PROBLEMS AND TASKS>
a – Using the text below about kissing dogs, answer these questions:
(i) At which university is Dr. Jane Sykes a professor?
(ii) Which organism is described as one that affects the gut?
(iii) Which two bugs are named as able to cause a serious infection through open wounds?
b – Set down word for word the portion of the text below on kissing dogs that begins at the words "Like humans, dogs" and stops after the words "affects the gut.".

PROVIDED TEXT>

Should You Kiss Your Dog?

Every dog owner knows the moment: you walk through the door, and there is your dog, leaping into your arms ready to give you a big slobbery lick. Many, if not most, pet owners gladly accept these pooch kisses. Some even give them a kiss of their own. But should we really be kissing our dogs. According to Dr. Jane Sykes, who is a professor of small animal internal medicine at the University of California, Davis, kissing your dog can have some unfortunate consequences.

Like humans, dogs often come in contact with germs from their everyday environments. Their saliva also carries bugs, and those germs can be spread quickly through the typically excited licking pet. Dr. Sykes says the most significant diseases derive from bugs that can cause gastrointestinal problems in humans. These scary-sounding bugs include campylobacter, a which is one of the common causes of food poisoning; giardia, which can present as diarrhea; and salmonella, an organism that affects the gut.

There are two other bugs that can give you a serious infection if they enter into open wounds and get access to your bloodstream. The bugs to beware of include Capnocytophaga canimorsus and Pasteurella multocida. Every once in a while, dogs can also unwittingly cause meningitis from slobbering over an open wound. Dr. Sykes said people who are vulnerable usually include kids under age 5 and people 65 and over. Healthy people between these two ages often fare much better, rarely contracting an illness from the dog. Those who have diabetes, cancer or another illness are also at greater risk of transmitting a disease from the family dog.

[Stored records]
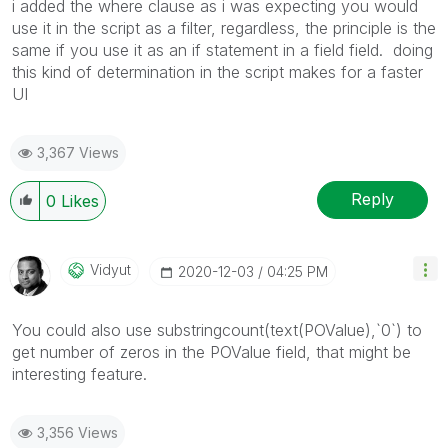
i added the where clause as i was expecting you would
use it in the script as a filter, regardless, the principle is the
same if you use it as an if statement in a field field. doing
this kind of determination in the script makes for a faster
UI
3,367 Views
Reply
0
Likes
Vidyut
‎2020-12-03
04:25 PM
You could also use substringcount(text(POValue),`0`) to
get number of zeros in the POValue field, that might be
interesting feature.
3,356 Views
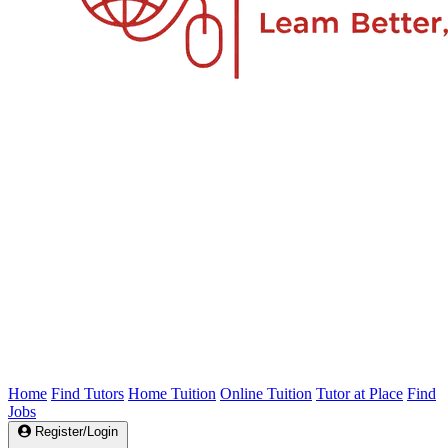
Home
Find Tutors
Home Tuition
Online Tuition
Tutor at Place
Find
Jobs
Register/Login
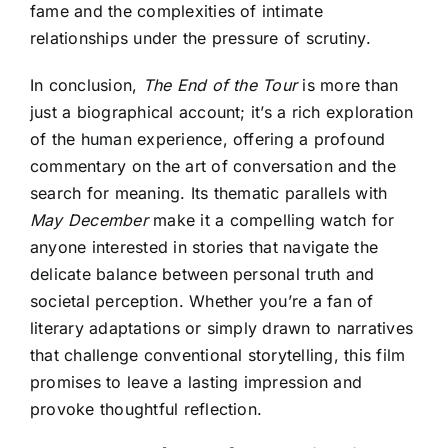
fame and the complexities of intimate
relationships under the pressure of scrutiny.
In conclusion,
The End of the Tour
is more than
just a biographical account; it’s a rich exploration
of the human experience, offering a profound
commentary on the art of conversation and the
search for meaning. Its thematic parallels with
May December
make it a compelling watch for
anyone interested in stories that navigate the
delicate balance between personal truth and
societal perception. Whether you’re a fan of
literary adaptations or simply drawn to narratives
that challenge conventional storytelling, this film
promises to leave a lasting impression and
provoke thoughtful reflection.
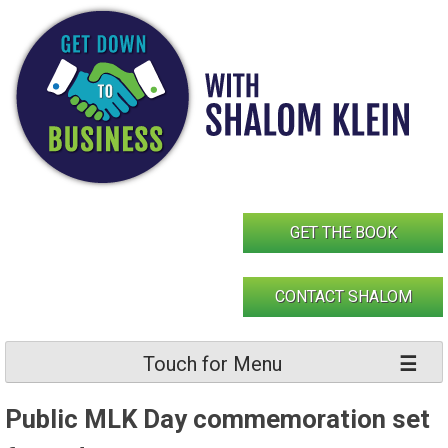
Skip
to
content
GET THE BOOK
CONTACT SHALOM
Touch for Menu
Public MLK Day commemoration set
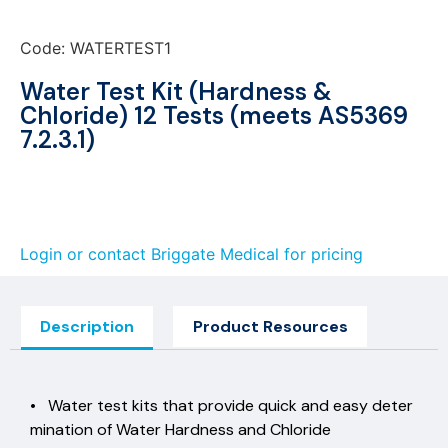
Code: WATERTEST1
Water Test Kit (Hardness &
Chloride) 12 Tests (meets AS5369
7.2.3.1)
Login or contact Briggate Medical for pricing
Description
Product Resources
• Water test kits that provide quick and easy deter
mination of Water Hardness and Chloride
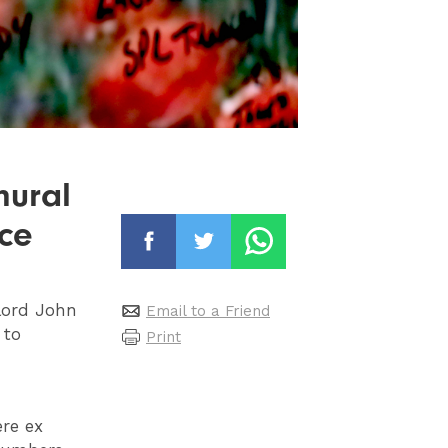
mural
ce
lord John
Email to a Friend
 to
Print
re ex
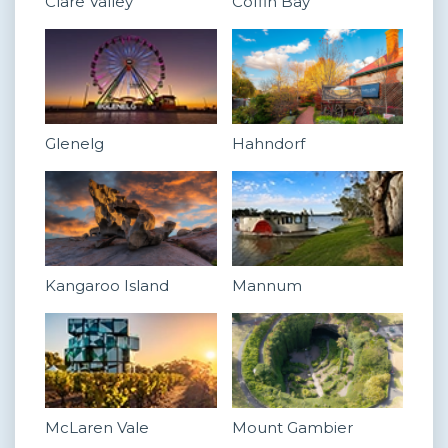
Clare Valley
Coffin Bay
Glenelg
Hahndorf
Kangaroo Island
Mannum
McLaren Vale
Mount Gambier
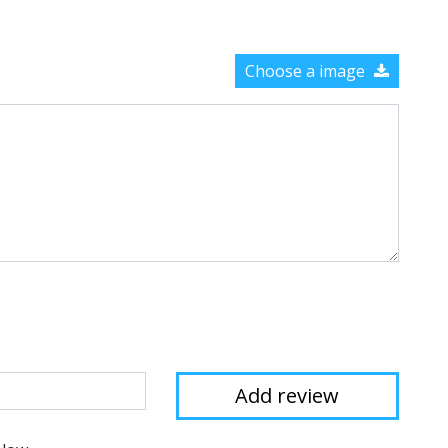
Choose a image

TASK-BY-TASK OUTPUTS>
a –
(i) The University of California, Davis.
(ii) Salmonella.
(iii) Capnocytophaga canimorsus and Pasteurella multocida.

b –
Like humans, dogs often come in contact with germs from their everyday environments. Their saliva also carries bugs, and those germs can be spread quickly through the typically excited licking pet. Dr. Sykes says the most significant diseases derive from bugs that can cause gastrointestinal problems in humans. These scary-sounding bugs include campylobacter, a which is one of the common causes of food poisoning; giardia, which can present as diarrhea; and salmonella, an organism that affects the gut.